**Exercise instructions**:
Return each line of all the items below with its wording, spelling and order unchanged.

**Entries**:
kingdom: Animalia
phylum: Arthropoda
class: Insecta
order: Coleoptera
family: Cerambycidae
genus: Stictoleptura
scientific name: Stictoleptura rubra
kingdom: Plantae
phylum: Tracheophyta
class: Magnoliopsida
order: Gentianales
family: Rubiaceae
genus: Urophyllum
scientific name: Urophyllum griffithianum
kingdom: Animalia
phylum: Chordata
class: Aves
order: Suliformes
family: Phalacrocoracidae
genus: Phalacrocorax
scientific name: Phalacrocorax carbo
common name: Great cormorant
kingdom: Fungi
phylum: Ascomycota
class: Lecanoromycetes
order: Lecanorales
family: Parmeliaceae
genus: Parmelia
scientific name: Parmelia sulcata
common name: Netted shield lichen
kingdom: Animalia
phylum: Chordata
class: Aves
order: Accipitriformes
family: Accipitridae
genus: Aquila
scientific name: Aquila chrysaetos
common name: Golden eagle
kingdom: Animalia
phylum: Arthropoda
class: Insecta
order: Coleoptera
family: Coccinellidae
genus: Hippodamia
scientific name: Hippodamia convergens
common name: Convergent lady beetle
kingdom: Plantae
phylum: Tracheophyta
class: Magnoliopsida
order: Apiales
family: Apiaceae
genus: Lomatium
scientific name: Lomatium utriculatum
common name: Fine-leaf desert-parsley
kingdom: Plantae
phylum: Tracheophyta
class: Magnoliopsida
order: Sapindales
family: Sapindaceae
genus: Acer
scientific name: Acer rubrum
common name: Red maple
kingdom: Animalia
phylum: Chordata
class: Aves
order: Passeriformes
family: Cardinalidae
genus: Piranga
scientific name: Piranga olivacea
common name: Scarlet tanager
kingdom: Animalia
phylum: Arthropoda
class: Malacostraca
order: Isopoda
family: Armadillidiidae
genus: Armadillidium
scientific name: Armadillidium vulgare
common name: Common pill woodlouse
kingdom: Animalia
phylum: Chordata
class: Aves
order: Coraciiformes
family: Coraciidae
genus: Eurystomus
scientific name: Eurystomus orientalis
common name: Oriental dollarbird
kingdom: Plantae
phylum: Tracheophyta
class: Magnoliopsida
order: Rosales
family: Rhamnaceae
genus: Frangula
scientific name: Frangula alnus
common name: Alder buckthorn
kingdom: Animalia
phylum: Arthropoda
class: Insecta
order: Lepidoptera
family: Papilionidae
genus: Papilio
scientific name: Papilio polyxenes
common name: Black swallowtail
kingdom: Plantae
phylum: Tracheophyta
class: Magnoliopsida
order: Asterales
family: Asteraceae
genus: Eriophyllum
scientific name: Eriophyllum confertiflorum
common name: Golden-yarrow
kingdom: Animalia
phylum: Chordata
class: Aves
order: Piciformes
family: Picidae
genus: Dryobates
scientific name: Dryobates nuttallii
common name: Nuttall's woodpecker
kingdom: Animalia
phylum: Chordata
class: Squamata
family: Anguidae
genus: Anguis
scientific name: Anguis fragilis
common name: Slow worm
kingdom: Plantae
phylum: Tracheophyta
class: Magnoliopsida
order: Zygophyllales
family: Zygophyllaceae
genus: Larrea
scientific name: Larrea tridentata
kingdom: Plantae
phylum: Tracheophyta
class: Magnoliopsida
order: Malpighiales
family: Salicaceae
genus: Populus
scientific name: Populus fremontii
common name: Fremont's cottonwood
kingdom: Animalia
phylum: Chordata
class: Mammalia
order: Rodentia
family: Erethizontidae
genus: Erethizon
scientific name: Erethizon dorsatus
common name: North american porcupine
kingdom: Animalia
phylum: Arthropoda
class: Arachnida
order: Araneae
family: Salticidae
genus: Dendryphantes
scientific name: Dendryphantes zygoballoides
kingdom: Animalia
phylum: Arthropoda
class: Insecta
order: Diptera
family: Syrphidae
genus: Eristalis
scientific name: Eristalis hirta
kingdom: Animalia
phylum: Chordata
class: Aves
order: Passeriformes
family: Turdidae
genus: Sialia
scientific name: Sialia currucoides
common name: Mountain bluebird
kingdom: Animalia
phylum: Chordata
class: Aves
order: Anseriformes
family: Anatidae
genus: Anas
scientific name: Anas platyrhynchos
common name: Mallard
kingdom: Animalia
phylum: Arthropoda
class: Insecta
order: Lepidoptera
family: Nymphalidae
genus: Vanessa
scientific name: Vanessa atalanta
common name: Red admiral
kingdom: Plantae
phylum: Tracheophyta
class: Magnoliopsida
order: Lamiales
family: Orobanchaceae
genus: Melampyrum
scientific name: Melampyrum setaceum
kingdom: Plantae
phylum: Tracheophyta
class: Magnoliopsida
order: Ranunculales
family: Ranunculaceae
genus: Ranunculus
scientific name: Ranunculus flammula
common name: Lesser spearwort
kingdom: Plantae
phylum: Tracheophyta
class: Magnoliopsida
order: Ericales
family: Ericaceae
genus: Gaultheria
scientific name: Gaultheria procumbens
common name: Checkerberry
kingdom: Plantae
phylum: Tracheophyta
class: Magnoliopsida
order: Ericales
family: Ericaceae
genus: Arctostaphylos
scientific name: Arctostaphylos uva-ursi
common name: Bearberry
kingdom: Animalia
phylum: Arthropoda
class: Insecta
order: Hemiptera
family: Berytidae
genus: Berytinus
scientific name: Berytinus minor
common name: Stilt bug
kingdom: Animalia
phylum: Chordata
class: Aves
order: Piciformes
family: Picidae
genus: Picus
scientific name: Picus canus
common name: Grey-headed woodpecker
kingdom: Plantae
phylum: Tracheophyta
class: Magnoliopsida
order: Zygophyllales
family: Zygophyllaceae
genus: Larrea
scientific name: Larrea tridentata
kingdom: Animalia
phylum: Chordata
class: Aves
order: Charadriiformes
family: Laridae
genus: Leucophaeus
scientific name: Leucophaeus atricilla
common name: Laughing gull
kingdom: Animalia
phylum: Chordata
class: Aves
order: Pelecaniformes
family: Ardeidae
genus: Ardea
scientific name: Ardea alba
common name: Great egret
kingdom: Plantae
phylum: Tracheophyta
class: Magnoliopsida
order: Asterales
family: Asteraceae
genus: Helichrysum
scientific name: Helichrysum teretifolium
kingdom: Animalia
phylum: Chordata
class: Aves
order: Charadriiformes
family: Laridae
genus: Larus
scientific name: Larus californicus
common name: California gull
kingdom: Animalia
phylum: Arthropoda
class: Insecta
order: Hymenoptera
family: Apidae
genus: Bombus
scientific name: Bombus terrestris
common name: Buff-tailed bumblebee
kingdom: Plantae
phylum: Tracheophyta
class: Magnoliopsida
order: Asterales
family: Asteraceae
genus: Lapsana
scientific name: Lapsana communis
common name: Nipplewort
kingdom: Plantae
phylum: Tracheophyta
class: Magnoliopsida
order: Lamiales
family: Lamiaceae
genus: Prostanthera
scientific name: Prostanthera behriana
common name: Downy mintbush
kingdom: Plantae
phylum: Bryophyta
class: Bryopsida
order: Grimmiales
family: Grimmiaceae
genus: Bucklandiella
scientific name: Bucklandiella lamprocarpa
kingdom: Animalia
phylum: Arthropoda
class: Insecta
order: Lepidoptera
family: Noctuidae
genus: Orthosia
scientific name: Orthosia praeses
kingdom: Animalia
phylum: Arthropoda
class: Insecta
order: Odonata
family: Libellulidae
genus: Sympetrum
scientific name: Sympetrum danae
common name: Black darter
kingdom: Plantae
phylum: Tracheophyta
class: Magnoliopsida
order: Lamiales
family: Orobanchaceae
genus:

**Final answer**:
kingdom: Animalia
phylum: Arthropoda
class: Insecta
order: Coleoptera
family: Cerambycidae
genus: Stictoleptura
scientific name: Stictoleptura rubra
kingdom: Plantae
phylum: Tracheophyta
class: Magnoliopsida
order: Gentianales
family: Rubiaceae
genus: Urophyllum
scientific name: Urophyllum griffithianum
kingdom: Animalia
phylum: Chordata
class: Aves
order: Suliformes
family: Phalacrocoracidae
genus: Phalacrocorax
scientific name: Phalacrocorax carbo
common name: Great cormorant
kingdom: Fungi
phylum: Ascomycota
class: Lecanoromycetes
order: Lecanorales
family: Parmeliaceae
genus: Parmelia
scientific name: Parmelia sulcata
common name: Netted shield lichen
kingdom: Animalia
phylum: Chordata
class: Aves
order: Accipitriformes
family: Accipitridae
genus: Aquila
scientific name: Aquila chrysaetos
common name: Golden eagle
kingdom: Animalia
phylum: Arthropoda
class: Insecta
order: Coleoptera
family: Coccinellidae
genus: Hippodamia
scientific name: Hippodamia convergens
common name: Convergent lady beetle
kingdom: Plantae
phylum: Tracheophyta
class: Magnoliopsida
order: Apiales
family: Apiaceae
genus: Lomatium
scientific name: Lomatium utriculatum
common name: Fine-leaf desert-parsley
kingdom: Plantae
phylum: Tracheophyta
class: Magnoliopsida
order: Sapindales
family: Sapindaceae
genus: Acer
scientific name: Acer rubrum
common name: Red maple
kingdom: Animalia
phylum: Chordata
class: Aves
order: Passeriformes
family: Cardinalidae
genus: Piranga
scientific name: Piranga olivacea
common name: Scarlet tanager
kingdom: Animalia
phylum: Arthropoda
class: Malacostraca
order: Isopoda
family: Armadillidiidae
genus: Armadillidium
scientific name: Armadillidium vulgare
common name: Common pill woodlouse
kingdom: Animalia
phylum: Chordata
class: Aves
order: Coraciiformes
family: Coraciidae
genus: Eurystomus
scientific name: Eurystomus orientalis
common name: Oriental dollarbird
kingdom: Plantae
phylum: Tracheophyta
class: Magnoliopsida
order: Rosales
family: Rhamnaceae
genus: Frangula
scientific name: Frangula alnus
common name: Alder buckthorn
kingdom: Animalia
phylum: Arthropoda
class: Insecta
order: Lepidoptera
family: Papilionidae
genus: Papilio
scientific name: Papilio polyxenes
common name: Black swallowtail
kingdom: Plantae
phylum: Tracheophyta
class: Magnoliopsida
order: Asterales
family: Asteraceae
genus: Eriophyllum
scientific name: Eriophyllum confertiflorum
common name: Golden-yarrow
kingdom: Animalia
phylum: Chordata
class: Aves
order: Piciformes
family: Picidae
genus: Dryobates
scientific name: Dryobates nuttallii
common name: Nuttall's woodpecker
kingdom: Animalia
phylum: Chordata
class: Squamata
family: Anguidae
genus: Anguis
scientific name: Anguis fragilis
common name: Slow worm
kingdom: Plantae
phylum: Tracheophyta
class: Magnoliopsida
order: Zygophyllales
family: Zygophyllaceae
genus: Larrea
scientific name: Larrea tridentata
kingdom: Plantae
phylum: Tracheophyta
class: Magnoliopsida
order: Malpighiales
family: Salicaceae
genus: Populus
scientific name: Populus fremontii
common name: Fremont's cottonwood
kingdom: Animalia
phylum: Chordata
class: Mammalia
order: Rodentia
family: Erethizontidae
genus: Erethizon
scientific name: Erethizon dorsatus
common name: North american porcupine
kingdom: Animalia
phylum: Arthropoda
class: Arachnida
order: Araneae
family: Salticidae
genus: Dendryphantes
scientific name: Dendryphantes zygoballoides
kingdom: Animalia
phylum: Arthropoda
class: Insecta
order: Diptera
family: Syrphidae
genus: Eristalis
scientific name: Eristalis hirta
kingdom: Animalia
phylum: Chordata
class: Aves
order: Passeriformes
family: Turdidae
genus: Sialia
scientific name: Sialia currucoides
common name: Mountain bluebird
kingdom: Animalia
phylum: Chordata
class: Aves
order: Anseriformes
family: Anatidae
genus: Anas
scientific name: Anas platyrhynchos
common name: Mallard
kingdom: Animalia
phylum: Arthropoda
class: Insecta
order: Lepidoptera
family: Nymphalidae
genus: Vanessa
scientific name: Vanessa atalanta
common name: Red admiral
kingdom: Plantae
phylum: Tracheophyta
class: Magnoliopsida
order: Lamiales
family: Orobanchaceae
genus: Melampyrum
scientific name: Melampyrum setaceum
kingdom: Plantae
phylum: Tracheophyta
class: Magnoliopsida
order: Ranunculales
family: Ranunculaceae
genus: Ranunculus
scientific name: Ranunculus flammula
common name: Lesser spearwort
kingdom: Plantae
phylum: Tracheophyta
class: Magnoliopsida
order: Ericales
family: Ericaceae
genus: Gaultheria
scientific name: Gaultheria procumbens
common name: Checkerberry
kingdom: Plantae
phylum: Tracheophyta
class: Magnoliopsida
order: Ericales
family: Ericaceae
genus: Arctostaphylos
scientific name: Arctostaphylos uva-ursi
common name: Bearberry
kingdom: Animalia
phylum: Arthropoda
class: Insecta
order: Hemiptera
family: Berytidae
genus: Berytinus
scientific name: Berytinus minor
common name: Stilt bug
kingdom: Animalia
phylum: Chordata
class: Aves
order: Piciformes
family: Picidae
genus: Picus
scientific name: Picus canus
common name: Grey-headed woodpecker
kingdom: Plantae
phylum: Tracheophyta
class: Magnoliopsida
order: Zygophyllales
family: Zygophyllaceae
genus: Larrea
scientific name: Larrea tridentata
kingdom: Animalia
phylum: Chordata
class: Aves
order: Charadriiformes
family: Laridae
genus: Leucophaeus
scientific name: Leucophaeus atricilla
common name: Laughing gull
kingdom: Animalia
phylum: Chordata
class: Aves
order: Pelecaniformes
family: Ardeidae
genus: Ardea
scientific name: Ardea alba
common name: Great egret
kingdom: Plantae
phylum: Tracheophyta
class: Magnoliopsida
order: Asterales
family: Asteraceae
genus: Helichrysum
scientific name: Helichrysum teretifolium
kingdom: Animalia
phylum: Chordata
class: Aves
order: Charadriiformes
family: Laridae
genus: Larus
scientific name: Larus californicus
common name: California gull
kingdom: Animalia
phylum: Arthropoda
class: Insecta
order: Hymenoptera
family: Apidae
genus: Bombus
scientific name: Bombus terrestris
common name: Buff-tailed bumblebee
kingdom: Plantae
phylum: Tracheophyta
class: Magnoliopsida
order: Asterales
family: Asteraceae
genus: Lapsana
scientific name: Lapsana communis
common name: Nipplewort
kingdom: Plantae
phylum: Tracheophyta
class: Magnoliopsida
order: Lamiales
family: Lamiaceae
genus: Prostanthera
scientific name: Prostanthera behriana
common name: Downy mintbush
kingdom: Plantae
phylum: Bryophyta
class: Bryopsida
order: Grimmiales
family: Grimmiaceae
genus: Bucklandiella
scientific name: Bucklandiella lamprocarpa
kingdom: Animalia
phylum: Arthropoda
class: Insecta
order: Lepidoptera
family: Noctuidae
genus: Orthosia
scientific name: Orthosia praeses
kingdom: Animalia
phylum: Arthropoda
class: Insecta
order: Odonata
family: Libellulidae
genus: Sympetrum
scientific name: Sympetrum danae
common name: Black darter
kingdom: Plantae
phylum: Tracheophyta
class: Magnoliopsida
order: Lamiales
family: Orobanchaceae
genus:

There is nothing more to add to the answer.